Bei der CDU sorgte das Ergebnis für Kopfschütteln. Auf Bundesebene hatte die Partei ihr Europawahlergebnis von 2009 ungefähr gehalten, bei Stimmungsumfragen zur nächsten Abgeordnetenhauswahl 2016 ist sie seit Monaten stärkste Partei. Beim Europawahlergebnis aber rutschte sie von über 24 auf 19,9 Prozent ab – und konnte sich zwischenzeitlich nicht einmal sicher sein, wenigstens vor den Grünen zweitstärkste Kraft zu werden.

„Unser Abschneiden in Berlin ist enttäuschend und hat uns überrascht“, sagte CDU-Landeschef Frank Henkel. „Bei der Europawahl ging es jedoch nicht um Berliner Themen.“

Die Linkspartei hingegen konnte einen doppelten Erfolg feiern. Sie steigerte nicht nur ihr Ergebnis von 14,7 Prozent 2009 auf über 16 Prozent, was ihrem derzeit guten Abschneiden bei Umfragen auf Landesebene entspricht. Sie ist zudem mit Martina Michels erneut im Europaparlament vertreten.
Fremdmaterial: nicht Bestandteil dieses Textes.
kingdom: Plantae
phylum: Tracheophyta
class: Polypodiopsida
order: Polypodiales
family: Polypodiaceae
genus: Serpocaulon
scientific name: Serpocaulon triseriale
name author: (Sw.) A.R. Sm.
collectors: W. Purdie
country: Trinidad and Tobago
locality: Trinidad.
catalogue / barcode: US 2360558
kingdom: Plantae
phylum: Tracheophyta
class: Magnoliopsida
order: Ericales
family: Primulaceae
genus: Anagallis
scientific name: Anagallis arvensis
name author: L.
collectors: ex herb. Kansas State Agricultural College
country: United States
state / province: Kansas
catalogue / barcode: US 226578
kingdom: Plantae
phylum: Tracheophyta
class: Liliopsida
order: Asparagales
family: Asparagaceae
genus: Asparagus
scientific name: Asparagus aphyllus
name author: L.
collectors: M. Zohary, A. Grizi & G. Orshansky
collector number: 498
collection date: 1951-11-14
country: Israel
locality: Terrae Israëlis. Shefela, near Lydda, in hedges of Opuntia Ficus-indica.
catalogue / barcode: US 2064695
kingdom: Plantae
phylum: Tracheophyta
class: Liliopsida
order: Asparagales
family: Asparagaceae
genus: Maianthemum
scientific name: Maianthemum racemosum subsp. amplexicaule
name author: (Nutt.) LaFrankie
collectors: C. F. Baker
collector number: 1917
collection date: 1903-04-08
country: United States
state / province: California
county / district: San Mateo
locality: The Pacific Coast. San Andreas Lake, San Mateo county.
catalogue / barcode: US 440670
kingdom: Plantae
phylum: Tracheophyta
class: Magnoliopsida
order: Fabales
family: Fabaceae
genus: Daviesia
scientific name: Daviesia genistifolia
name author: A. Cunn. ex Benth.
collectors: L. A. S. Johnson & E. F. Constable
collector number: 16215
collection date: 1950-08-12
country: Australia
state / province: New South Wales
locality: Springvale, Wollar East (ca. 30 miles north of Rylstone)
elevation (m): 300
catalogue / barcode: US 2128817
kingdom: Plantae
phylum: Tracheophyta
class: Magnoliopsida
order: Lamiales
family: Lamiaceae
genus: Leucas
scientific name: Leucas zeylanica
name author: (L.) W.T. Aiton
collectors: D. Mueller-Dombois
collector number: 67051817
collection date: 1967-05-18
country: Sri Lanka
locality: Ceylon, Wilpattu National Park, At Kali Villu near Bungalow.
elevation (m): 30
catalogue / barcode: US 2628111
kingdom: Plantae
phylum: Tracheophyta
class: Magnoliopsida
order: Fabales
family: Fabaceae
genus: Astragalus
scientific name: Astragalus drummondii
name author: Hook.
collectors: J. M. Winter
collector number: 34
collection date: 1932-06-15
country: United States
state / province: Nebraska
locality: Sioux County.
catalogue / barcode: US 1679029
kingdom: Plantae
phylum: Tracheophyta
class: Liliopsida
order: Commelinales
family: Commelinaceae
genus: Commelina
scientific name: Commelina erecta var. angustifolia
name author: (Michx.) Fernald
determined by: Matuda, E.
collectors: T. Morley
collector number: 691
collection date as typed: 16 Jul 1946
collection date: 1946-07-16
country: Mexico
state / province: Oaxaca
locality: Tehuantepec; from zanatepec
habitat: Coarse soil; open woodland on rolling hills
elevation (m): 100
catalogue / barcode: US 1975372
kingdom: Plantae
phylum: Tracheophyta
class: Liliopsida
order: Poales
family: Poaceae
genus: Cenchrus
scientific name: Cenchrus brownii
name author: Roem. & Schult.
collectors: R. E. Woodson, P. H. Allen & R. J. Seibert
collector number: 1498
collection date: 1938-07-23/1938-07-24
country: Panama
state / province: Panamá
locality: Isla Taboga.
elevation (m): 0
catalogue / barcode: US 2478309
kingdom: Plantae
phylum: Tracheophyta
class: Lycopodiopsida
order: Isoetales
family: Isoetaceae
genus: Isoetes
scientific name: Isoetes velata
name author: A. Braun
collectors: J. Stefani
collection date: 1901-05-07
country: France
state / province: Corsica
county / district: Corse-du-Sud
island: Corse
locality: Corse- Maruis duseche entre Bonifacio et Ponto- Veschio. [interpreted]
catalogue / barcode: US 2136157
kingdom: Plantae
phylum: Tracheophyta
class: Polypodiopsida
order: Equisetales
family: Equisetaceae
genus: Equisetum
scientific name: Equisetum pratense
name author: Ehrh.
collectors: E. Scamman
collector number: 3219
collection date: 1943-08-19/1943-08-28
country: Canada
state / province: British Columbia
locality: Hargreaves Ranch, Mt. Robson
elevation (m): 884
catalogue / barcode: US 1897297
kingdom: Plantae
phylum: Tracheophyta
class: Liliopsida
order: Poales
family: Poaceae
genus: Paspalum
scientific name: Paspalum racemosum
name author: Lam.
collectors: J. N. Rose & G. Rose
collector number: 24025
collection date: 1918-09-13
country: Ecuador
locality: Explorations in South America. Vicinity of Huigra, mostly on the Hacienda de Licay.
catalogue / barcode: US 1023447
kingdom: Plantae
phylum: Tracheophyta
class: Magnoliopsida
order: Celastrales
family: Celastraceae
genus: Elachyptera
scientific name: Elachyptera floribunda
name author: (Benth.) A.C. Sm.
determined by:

Michels hatte vor fünf Jahren den Einzug hauchdünn verpasst und war vor kaum einem Dreivierteljahr 2013 ins Europaparlament nachgerückt.

Grüne haben verloren

Landeschef Klaus Lederer sah anders als die CDU durchaus einen Zusammenhang mit Berliner Politik und begründete den Erfolg damit, dass seine Partei stadtpolitische mit europäischen Anliegen habe verbinden können.

Auch die Grünen gehören zu den Verlierern des Abends, mit über viereinhalb Prozentpunkten weniger als bei der Wahl 2009. Die Piraten, bei der Berlin-Wahl 2011 noch bei 8,9 Prozent, rutschten auf 3,3 Prozent ab. Das war immerhin mehr als auf Bundesebene, wo sie nur 1,4 Prozent erhielten.

Die Wahlbeteiligung lag fast um ein Drittel über der aus dem Jahr 2009. Gingen damals nur 35 zur Europawahl, so waren es jetzt 46,5 Prozent. Dieser Anstieg ist deutlich höher als die gewachsene Beteiligung auf Bundesebene – von 43 Prozent auf 48 Prozent – was offenbar auf den parallelen Volksentscheid zum Tempelhofer Feld zurückzuführen ist.